## [ABOUT THIS TASK]
Would you output all the data exactly as it stands?

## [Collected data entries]
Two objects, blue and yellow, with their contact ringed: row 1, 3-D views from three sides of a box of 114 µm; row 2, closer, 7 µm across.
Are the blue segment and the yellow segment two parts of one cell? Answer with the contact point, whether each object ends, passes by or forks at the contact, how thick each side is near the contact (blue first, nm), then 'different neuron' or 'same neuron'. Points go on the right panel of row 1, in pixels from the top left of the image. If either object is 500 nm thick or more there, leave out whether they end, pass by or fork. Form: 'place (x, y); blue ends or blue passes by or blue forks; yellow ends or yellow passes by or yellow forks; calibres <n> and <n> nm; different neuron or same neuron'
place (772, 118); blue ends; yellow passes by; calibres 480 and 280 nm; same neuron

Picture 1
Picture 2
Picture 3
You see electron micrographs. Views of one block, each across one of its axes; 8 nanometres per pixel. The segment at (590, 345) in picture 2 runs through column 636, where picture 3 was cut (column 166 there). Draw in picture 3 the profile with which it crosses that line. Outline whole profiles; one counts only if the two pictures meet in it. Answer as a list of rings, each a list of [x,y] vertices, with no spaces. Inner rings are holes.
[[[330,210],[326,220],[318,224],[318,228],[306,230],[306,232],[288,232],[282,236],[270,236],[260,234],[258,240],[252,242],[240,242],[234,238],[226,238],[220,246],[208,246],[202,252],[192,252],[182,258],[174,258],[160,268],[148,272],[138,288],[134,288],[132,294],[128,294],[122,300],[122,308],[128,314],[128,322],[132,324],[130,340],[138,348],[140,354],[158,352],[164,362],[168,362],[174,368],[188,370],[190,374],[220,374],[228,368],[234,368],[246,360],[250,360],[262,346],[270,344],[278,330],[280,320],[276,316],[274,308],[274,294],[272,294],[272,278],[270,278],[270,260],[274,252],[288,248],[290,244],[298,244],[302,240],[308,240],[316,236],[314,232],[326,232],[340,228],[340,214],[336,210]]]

## [RESULT FOR THIS EXERCISE]
Two objects, blue and yellow, with their contact ringed: row 1, 3-D views from three sides of a box of 114 µm; row 2, closer, 7 µm across.
Are the blue segment and the yellow segment two parts of one cell? Answer with the contact point, whether each object ends, passes by or forks at the contact, how thick each side is near the contact (blue first, nm), then 'different neuron' or 'same neuron'. Points go on the right panel of row 1, in pixels from the top left of the image. If either object is 500 nm thick or more there, leave out whether they end, pass by or fork. Form: 'place (x, y); blue ends or blue passes by or blue forks; yellow ends or yellow passes by or yellow forks; calibres <n> and <n> nm; different neuron or same neuron'
place (772, 118); blue ends; yellow passes by; calibres 480 and 280 nm; same neuron

Picture 1
Picture 2
Picture 3
You see electron micrographs. Views of one block, each across one of its axes; 8 nanometres per pixel. The segment at (590, 345) in picture 2 runs through column 636, where picture 3 was cut (column 166 there). Draw in picture 3 the profile with which it crosses that line. Outline whole profiles; one counts only if the two pictures meet in it. Answer as a list of rings, each a list of [x,y] vertices, with no spaces. Inner rings are holes.
[[[330,210],[326,220],[318,224],[318,228],[306,230],[306,232],[288,232],[282,236],[270,236],[260,234],[258,240],[252,242],[240,242],[234,238],[226,238],[220,246],[208,246],[202,252],[192,252],[182,258],[174,258],[160,268],[148,272],[138,288],[134,288],[132,294],[128,294],[122,300],[122,308],[128,314],[128,322],[132,324],[130,340],[138,348],[140,354],[158,352],[164,362],[168,362],[174,368],[188,370],[190,374],[220,374],[228,368],[234,368],[246,360],[250,360],[262,346],[270,344],[278,330],[280,320],[276,316],[274,308],[274,294],[272,294],[272,278],[270,278],[270,260],[274,252],[288,248],[290,244],[298,244],[302,240],[308,240],[316,236],[314,232],[326,232],[340,228],[340,214],[336,210]]]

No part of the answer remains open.